Govt may plug gaps in accounting standards
India will explore whether it could bridge the gaps between its IndAS accounting standards and the International Financial Reporting Standards (IFRS) by removing some of the carve-outs introduced while adopting the global norms five years ago.
India began adopting IndAS gradually from April 1, 2016, replacing the earlier Generally Accepted Accounting Principles (GAAP). IndAS is mostly based on IFRS; however, given India’s legal framework and the practices followed in different sectors, some variations, called carve-outs, were introduced.
Bridging these gaps by removing the carve-outs will make comparisons of Indian and non-resident companies easier.
“Retaining the carve-outs could give rise to a doubt in the minds of foreign investors whether the manner of preparing financial statements of Indian businesses are at par with those in countries that fully follow IFRS,” a person informed about the development said. The move comes at a time India is seeking more foreign investments in manufacturing and infrastructure to steer the economy out of the devastating impact dealt by the pandemic. India is pursuing long-term capital from pension and sovereign wealth funds into infrastructure by offering tax incentives, given that banks are not in a position to offer long-term financing to projects with a long gestation period.
The implementation of IFRS is a work in progress, as banks and insurers are yet to adopt it.
Experts said some carve-outs may have outlived their utility and, hence, may be reviewed. These include the flexibility in IndAS not to re-classify a liability from non-current to current category in the balance sheet in the event of a loan covenant breach, the flexibility to show foreign currency convertible bonds as equity in certain circumstances, and measurement of the carrying value of property, plant and equipment acquired before FY16 as per the previous accounting regime, said Siddharth Talwar, partner, CFO services, Grant Thornton Bharat LLP.
“A further alignment will, on the one hand, enhance comparability and consistency in financial reporting, and on the other hand, may also require corporates to exercise more judgement and, hence, the resultant complexity and additional disclosures,” Talwar said.
The full adoption of IFRS for financial statements would bring several additional benefits, especially for companies that look to list overseas, as well as global mergers and acquisitions, said Madhu Sudan Kankani, partner at Deloitte India.

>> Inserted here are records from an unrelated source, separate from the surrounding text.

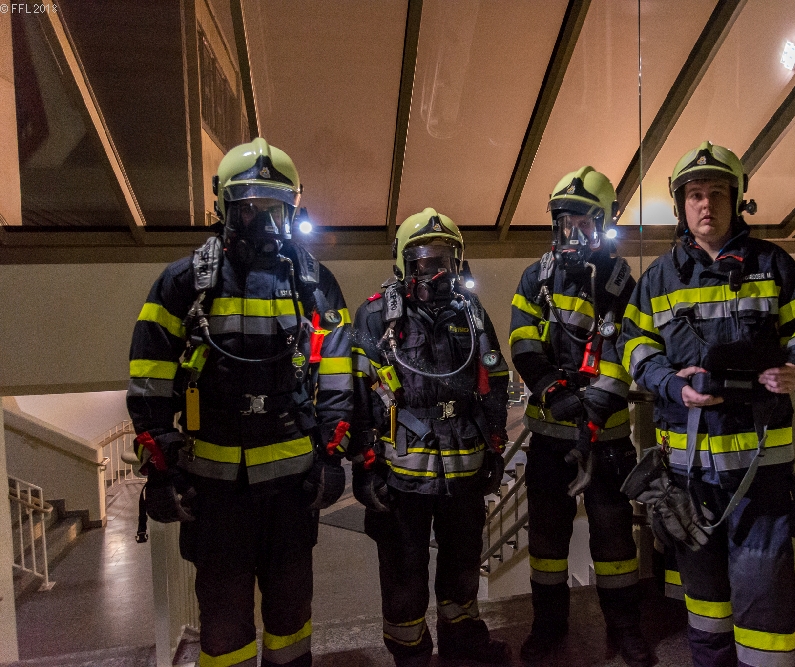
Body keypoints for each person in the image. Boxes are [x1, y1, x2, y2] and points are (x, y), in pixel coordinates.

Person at [127, 138, 353, 667]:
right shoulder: (184, 283)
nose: (265, 222)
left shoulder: (314, 283)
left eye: (277, 208)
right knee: (224, 626)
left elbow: (338, 374)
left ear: (293, 209)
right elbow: (150, 382)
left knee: (291, 617)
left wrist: (332, 456)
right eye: (251, 208)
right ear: (224, 207)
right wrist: (161, 473)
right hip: (214, 491)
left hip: (292, 489)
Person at [618, 141, 795, 667]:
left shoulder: (773, 265)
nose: (706, 204)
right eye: (695, 194)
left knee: (764, 601)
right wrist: (673, 386)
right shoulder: (658, 279)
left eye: (717, 192)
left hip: (761, 477)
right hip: (688, 476)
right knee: (705, 604)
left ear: (737, 200)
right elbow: (633, 346)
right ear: (680, 204)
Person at [351, 208, 512, 667]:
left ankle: (463, 643)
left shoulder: (472, 313)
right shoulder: (376, 316)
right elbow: (358, 394)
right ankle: (410, 655)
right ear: (404, 263)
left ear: (458, 261)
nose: (435, 268)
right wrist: (365, 467)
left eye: (444, 257)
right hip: (401, 477)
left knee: (463, 564)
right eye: (423, 259)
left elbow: (495, 379)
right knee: (403, 574)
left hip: (464, 470)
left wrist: (494, 446)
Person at [508, 167, 653, 666]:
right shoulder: (536, 277)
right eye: (564, 221)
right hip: (549, 438)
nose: (572, 231)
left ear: (604, 222)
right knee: (547, 542)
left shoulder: (622, 283)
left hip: (606, 440)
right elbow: (522, 342)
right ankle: (548, 627)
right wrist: (553, 391)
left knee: (614, 541)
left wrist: (592, 406)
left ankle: (625, 629)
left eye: (583, 222)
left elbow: (626, 351)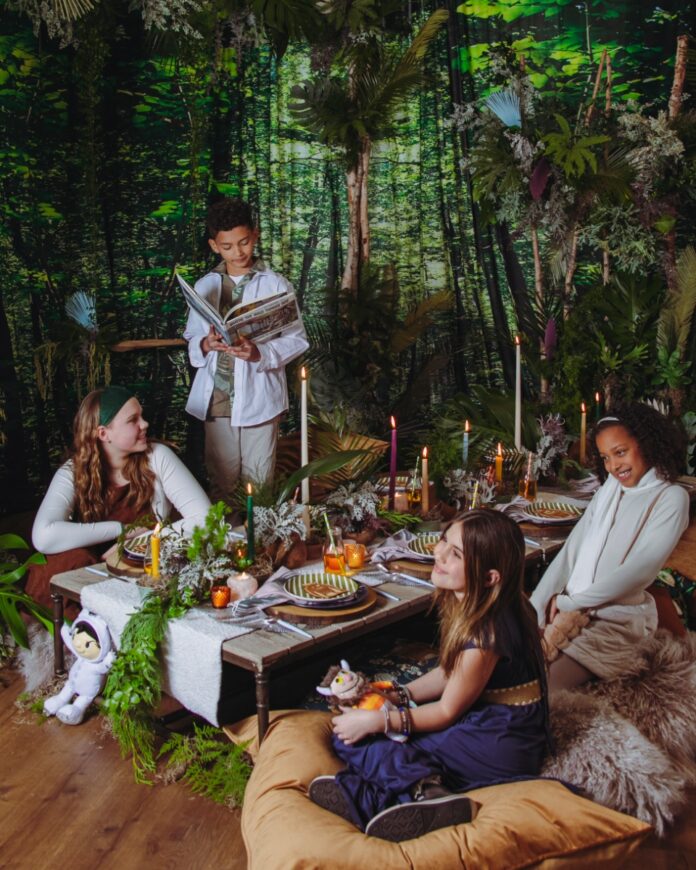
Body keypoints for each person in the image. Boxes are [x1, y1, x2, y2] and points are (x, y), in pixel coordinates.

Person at [309, 510, 551, 842]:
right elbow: (449, 673)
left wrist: (379, 722)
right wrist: (398, 694)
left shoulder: (487, 631)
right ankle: (402, 797)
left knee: (363, 738)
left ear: (489, 578)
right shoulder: (484, 602)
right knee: (362, 729)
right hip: (490, 718)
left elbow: (446, 710)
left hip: (501, 738)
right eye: (444, 541)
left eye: (456, 554)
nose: (439, 553)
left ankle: (397, 796)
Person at [530, 402, 689, 692]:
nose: (614, 466)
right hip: (573, 608)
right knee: (511, 668)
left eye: (621, 452)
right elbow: (571, 551)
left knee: (543, 691)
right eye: (605, 457)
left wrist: (570, 603)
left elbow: (639, 572)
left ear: (646, 444)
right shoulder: (609, 491)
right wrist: (536, 606)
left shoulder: (670, 497)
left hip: (618, 621)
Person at [28, 386, 211, 612]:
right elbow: (43, 536)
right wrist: (122, 531)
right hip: (92, 565)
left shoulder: (157, 457)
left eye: (141, 416)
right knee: (64, 563)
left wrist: (135, 544)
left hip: (144, 564)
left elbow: (205, 518)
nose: (145, 424)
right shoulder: (72, 472)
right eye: (133, 420)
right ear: (104, 433)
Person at [183, 197, 309, 503]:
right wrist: (205, 344)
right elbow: (192, 337)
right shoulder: (204, 286)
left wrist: (260, 354)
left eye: (244, 242)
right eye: (227, 247)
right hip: (218, 398)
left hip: (259, 398)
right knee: (223, 484)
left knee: (259, 483)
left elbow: (297, 339)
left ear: (255, 235)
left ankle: (260, 547)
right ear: (214, 246)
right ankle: (228, 546)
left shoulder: (276, 284)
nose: (238, 252)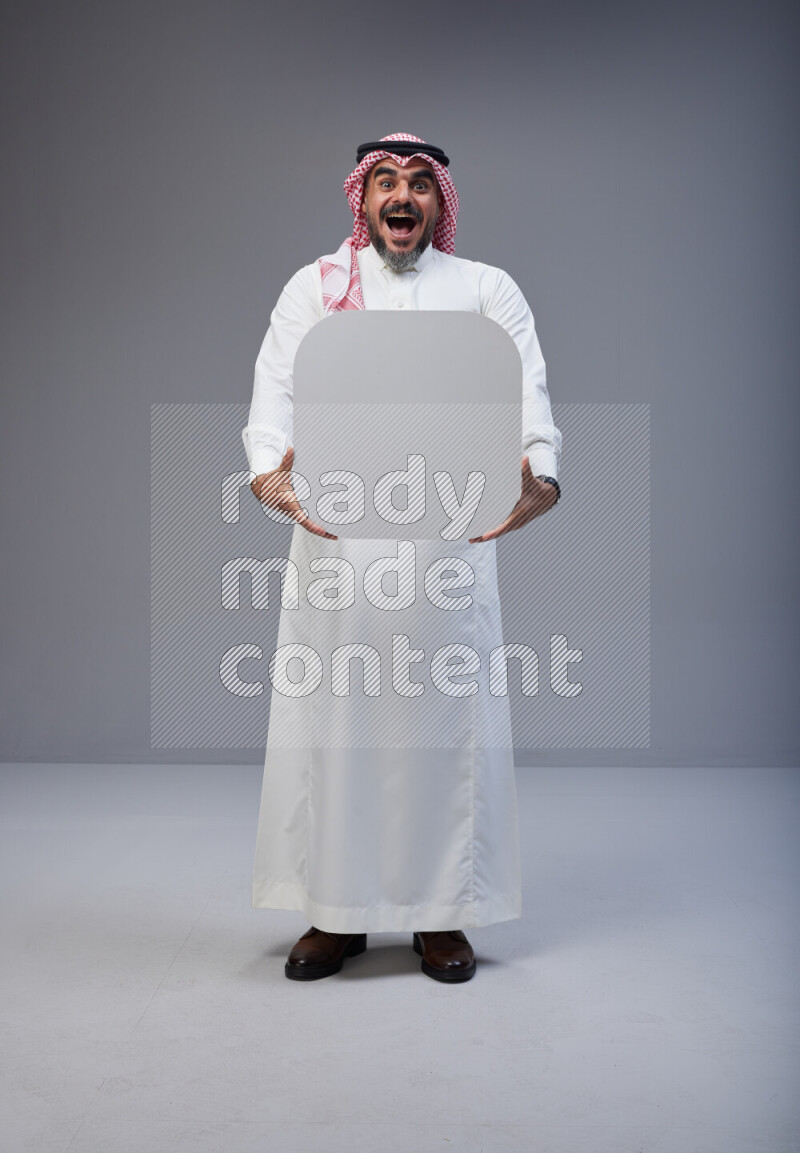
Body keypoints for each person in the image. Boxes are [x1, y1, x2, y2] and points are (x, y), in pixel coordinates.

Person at [243, 133, 561, 983]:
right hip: (338, 549)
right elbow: (274, 395)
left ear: (439, 201)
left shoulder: (486, 290)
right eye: (387, 180)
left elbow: (527, 397)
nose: (403, 196)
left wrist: (542, 475)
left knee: (439, 730)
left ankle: (441, 916)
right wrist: (271, 475)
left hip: (444, 551)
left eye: (421, 183)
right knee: (336, 731)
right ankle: (336, 915)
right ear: (363, 196)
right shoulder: (316, 288)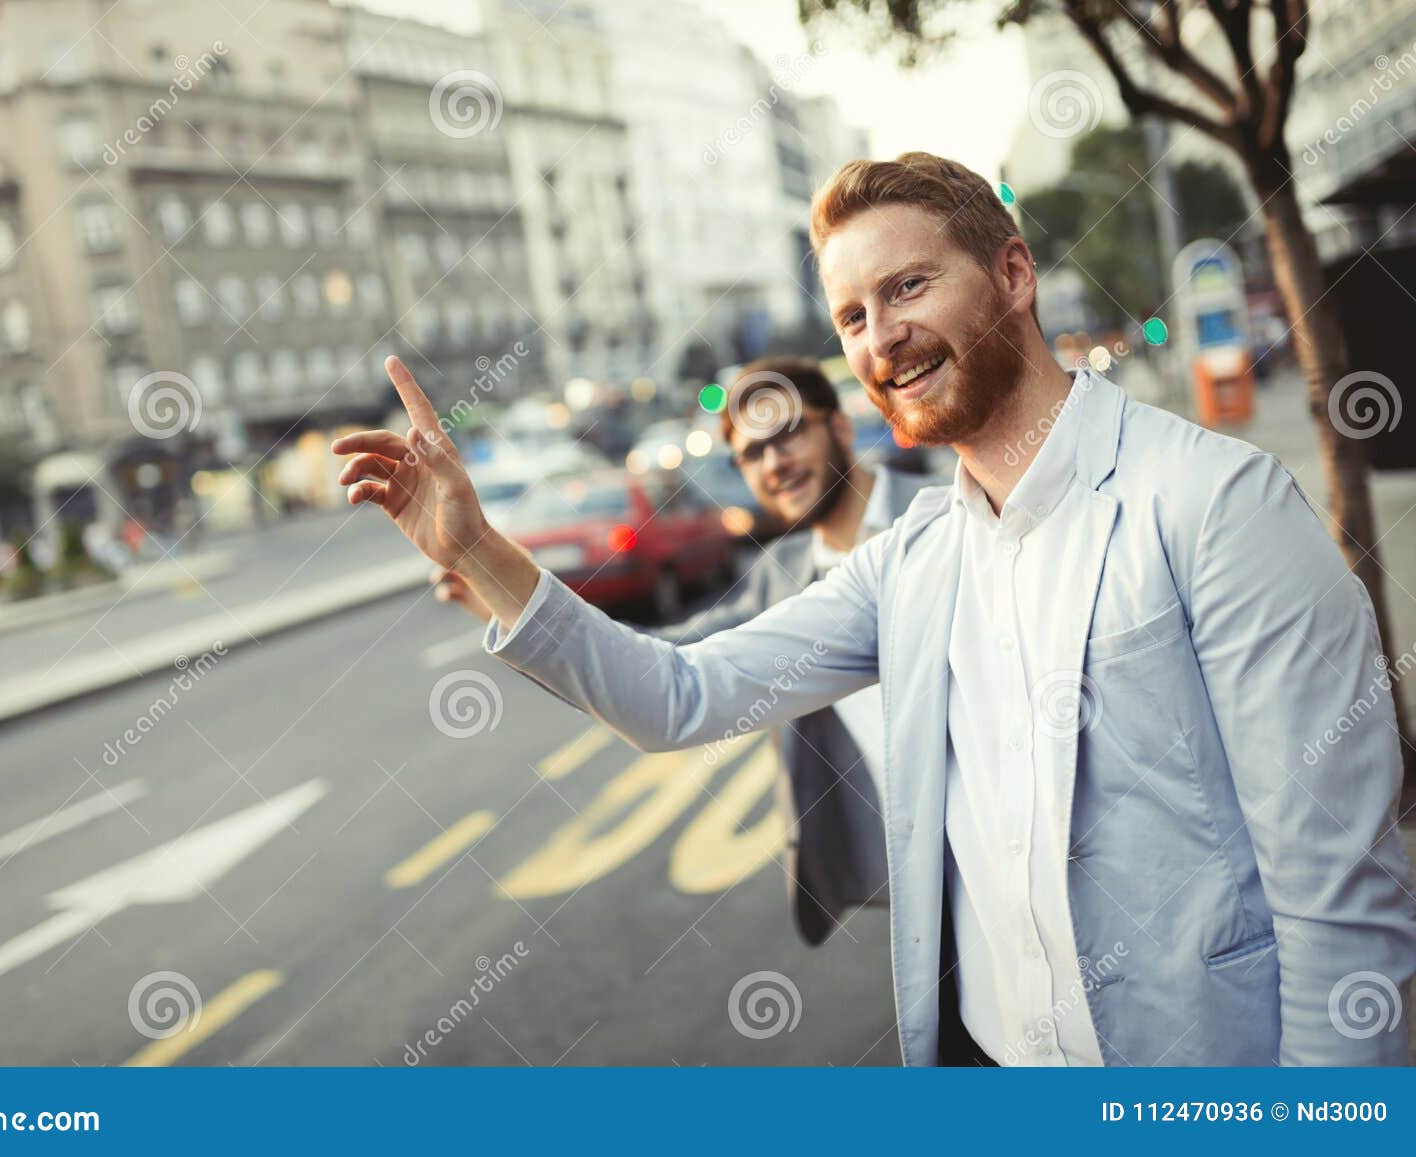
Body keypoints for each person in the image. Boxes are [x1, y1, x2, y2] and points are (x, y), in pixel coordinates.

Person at [332, 151, 1416, 1067]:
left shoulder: (1218, 504)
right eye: (850, 314)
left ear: (1013, 272)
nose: (878, 339)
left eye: (906, 289)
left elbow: (1340, 914)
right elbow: (681, 693)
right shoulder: (910, 563)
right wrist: (477, 550)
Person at [433, 356, 938, 945]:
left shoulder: (943, 515)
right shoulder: (780, 577)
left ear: (842, 427)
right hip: (915, 881)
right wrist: (500, 596)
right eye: (752, 453)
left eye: (790, 432)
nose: (775, 463)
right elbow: (665, 667)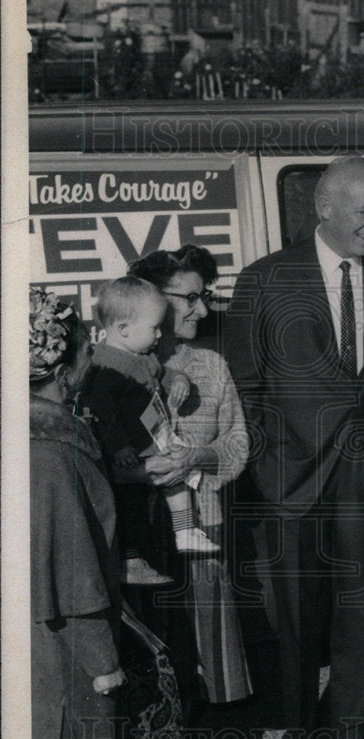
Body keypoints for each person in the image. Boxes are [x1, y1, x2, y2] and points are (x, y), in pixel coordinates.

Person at [223, 155, 364, 739]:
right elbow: (245, 388)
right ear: (325, 207)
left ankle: (355, 730)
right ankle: (299, 736)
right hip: (289, 477)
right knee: (297, 613)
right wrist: (260, 470)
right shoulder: (264, 281)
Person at [29, 289, 126, 739]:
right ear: (64, 369)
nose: (93, 356)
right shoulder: (52, 454)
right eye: (86, 347)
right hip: (52, 636)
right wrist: (104, 662)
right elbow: (77, 575)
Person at [125, 244, 253, 709]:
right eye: (191, 298)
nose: (202, 308)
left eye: (205, 296)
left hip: (204, 526)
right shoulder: (117, 367)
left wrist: (196, 457)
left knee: (205, 644)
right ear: (153, 299)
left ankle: (208, 734)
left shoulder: (210, 366)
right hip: (141, 537)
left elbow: (238, 442)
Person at [85, 275, 219, 587]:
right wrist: (118, 448)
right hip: (130, 452)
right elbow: (102, 413)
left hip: (155, 438)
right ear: (123, 329)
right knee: (129, 508)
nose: (160, 334)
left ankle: (185, 532)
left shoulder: (143, 356)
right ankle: (131, 561)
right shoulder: (105, 366)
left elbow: (163, 373)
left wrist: (178, 380)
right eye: (154, 328)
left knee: (179, 481)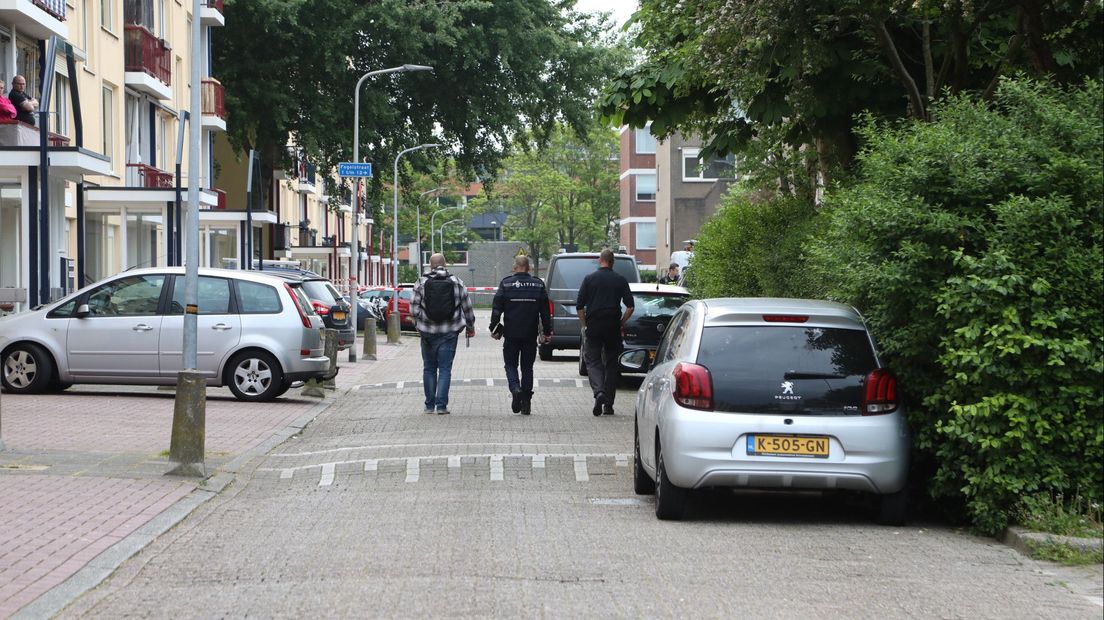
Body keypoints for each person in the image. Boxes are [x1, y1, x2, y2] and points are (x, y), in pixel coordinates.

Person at [410, 253, 476, 415]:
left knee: (429, 368)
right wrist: (470, 326)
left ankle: (429, 406)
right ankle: (441, 406)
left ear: (430, 265)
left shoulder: (421, 282)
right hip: (449, 333)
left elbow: (413, 309)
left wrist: (419, 325)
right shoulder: (457, 282)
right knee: (445, 369)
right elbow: (467, 307)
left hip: (427, 333)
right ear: (445, 265)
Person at [489, 255, 552, 415]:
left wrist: (493, 327)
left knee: (510, 365)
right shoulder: (538, 284)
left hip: (511, 333)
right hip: (529, 334)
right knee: (527, 368)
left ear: (515, 267)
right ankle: (526, 402)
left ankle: (515, 389)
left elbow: (497, 308)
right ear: (529, 268)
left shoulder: (506, 283)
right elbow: (545, 311)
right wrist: (547, 332)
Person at [576, 249, 634, 416]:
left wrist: (585, 324)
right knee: (611, 364)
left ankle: (599, 392)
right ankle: (608, 405)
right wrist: (621, 322)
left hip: (594, 325)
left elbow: (579, 306)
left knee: (593, 361)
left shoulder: (589, 279)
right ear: (612, 262)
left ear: (599, 260)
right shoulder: (620, 280)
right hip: (612, 326)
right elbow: (630, 306)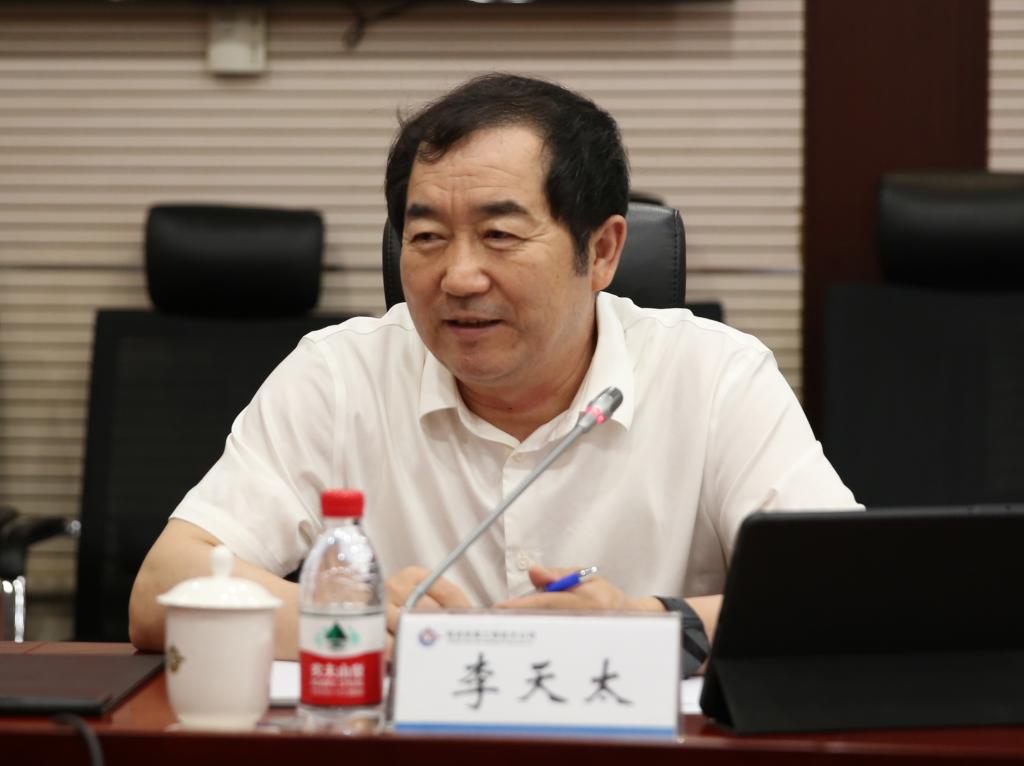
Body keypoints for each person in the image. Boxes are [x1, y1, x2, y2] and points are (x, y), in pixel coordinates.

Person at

“It would be a welcome move if regulators consider elimination of differences between Ind-AS and IFRS. Currently, differences exist in the treatment of bargain purchase in business combinations, treatment of actuarial gains/losses for staff benefits, usage of discount rates, investment properties and in options provided in certain cases at the time of initial adoption of Ind-AS such as property, plant and equipment, etc.,” Kankani said.
According to Amarjit Chopra, former president of the Institute of Chartered Accountants of India (ICAI), it is alright to have some degree of divergence.
“It needs to be appreciated that we are a sovereign nation with our own accounting and oversight bodies. We need not copy any standard pronounced by the International Accounting Standards Board word to word,” Chopra said.